Boxing authorities would crack down on women’s boxing and it wasn’t until 2001 – when a 15-year-old Taylor fought Alanna Audley as an amateur – that a women’s fight was again sanctioned in Ireland.
“I just felt like I couldn’t give up”
Gogarty – who worked full time as a graphic designer – had a few “underground” fights in London but was not paid. Women’s boxing was also not allowed in the UK.
So she moved 7,000 miles from her home in Louisiana, convincing a former Muhammad Ali sparring partner, Beau Williford, to train her.
She fought nine times between May 1993 and May 1995. It was an exhausting experience.
“I just had to keep going. I dedicated my whole life to it. I left my friends, my family and my country for it. I just felt like I couldn’t give up until I got that world title between hands,” Gogarty said.
“I hated the idea of other women having to go through everything I had been through.”
In 1996, over a million people watched Gogarty fight American Christy Martin in Mike Tyson’s heavyweight contest against Frank Bruno.
The women were booed as they entered the ring, but the crowd was on their feet to cheer at the end of an epic six rounder.
Gogarty came out of the canvas to go the distance with heavy hitter Martin. She was paid $3,000 to fight on 10 days notice and battled a 15 pound weight difference.
Her trainer put coins in her pockets on the day of the weigh-in to make sure she stayed within the limit.
“I certainly didn’t realize how game-changing this fight would be,” Gogarty said.
The bout would catapult women’s boxing onto the main stage for the first time. Just two years later, the British Boxing Board of Control was forced to allow women in the UK to box after Jane Couch’s legal challenge.

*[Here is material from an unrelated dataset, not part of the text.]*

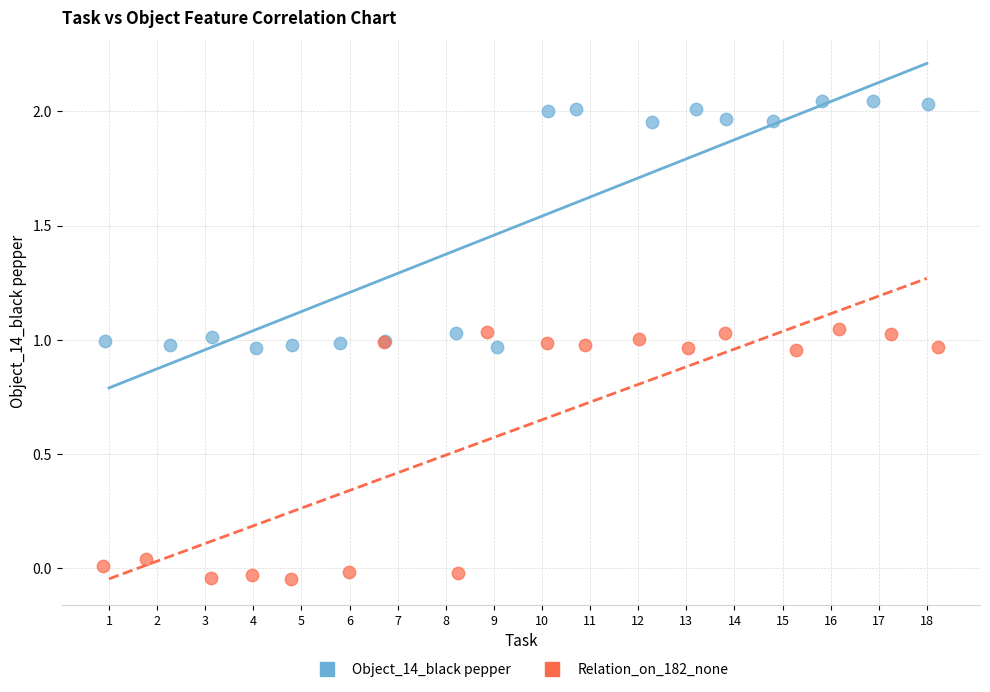

Which series reaches the minimum Y coordinate?

Relation_on_182_none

In 2001, Deirdre Nelson of Northern Ireland won a gender discrimination case against the Boxing Union of Ireland which ended a ban on women’s boxing.
Eleven years later, Taylor would be among the first women to fight at the Olympics, winning gold in London in 2012.

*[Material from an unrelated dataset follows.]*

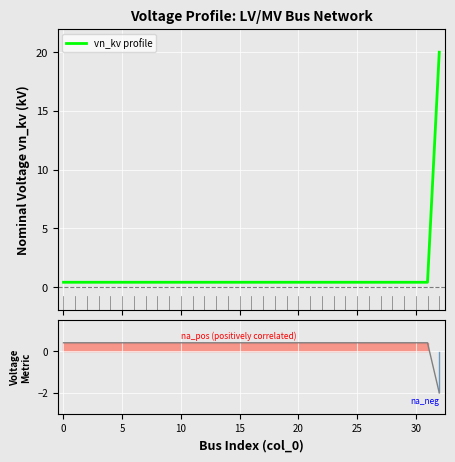

What is the sum of the Ranking metric scores values at 30 and 12?

0.8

“The timing was really important,” Gogarty said of Taylor’s success. There were many heartaches in Gogarty’s career, constant obstacles to the lack of recognition that continues today.

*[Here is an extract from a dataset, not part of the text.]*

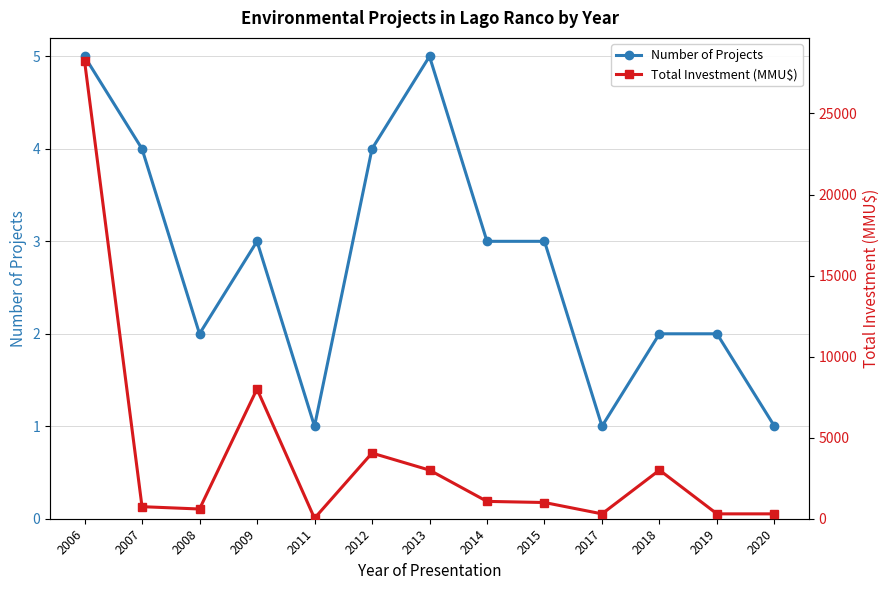

How many lines are shown in the chart?

2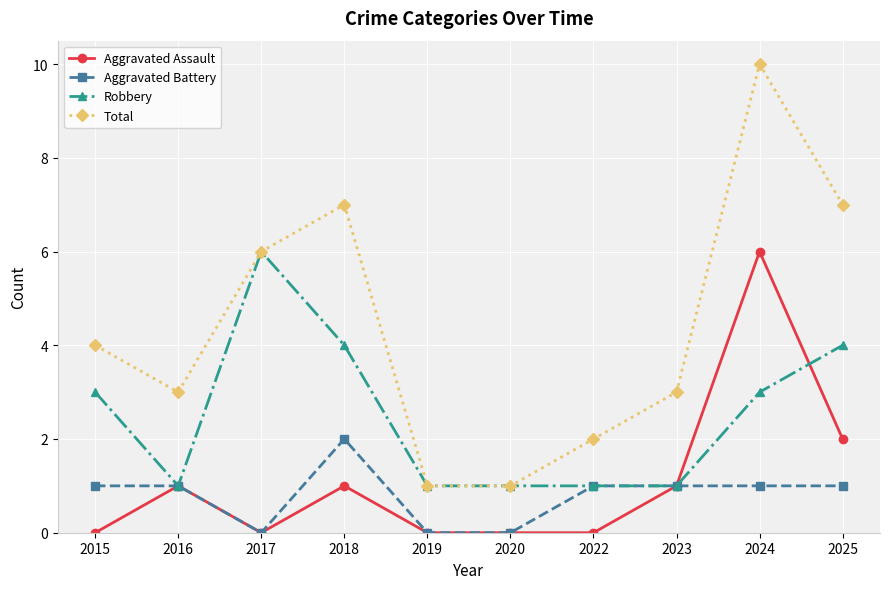

Rank the series at 2025 from lowest to highest value.

Aggravated Battery, Aggravated Assault, Robbery, Total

A fundraiser in Drogheda on Friday aims to boost the campaign for a statue honoring Gogarty; it would be one of the few recognitions of his achievements in Ireland.
But Taylor has always named the featherweight as one of his idols.
“I felt like I came too soon,” Gogarty said.
“My coach Pat was always telling me, ‘You’ll be opening doors for women in 10, 15 years’. But I wanted to open them and walk through them.
“He was so right, so they were amazing. But I felt like I was cheated.
“I really feel like I was good enough to fight in the Olympics and get a medal.
“I could have been a multi-world champion, all those accomplishments on my track record. The opportunities just weren’t there, but seeing where women’s boxing is now, sure heals my heart.”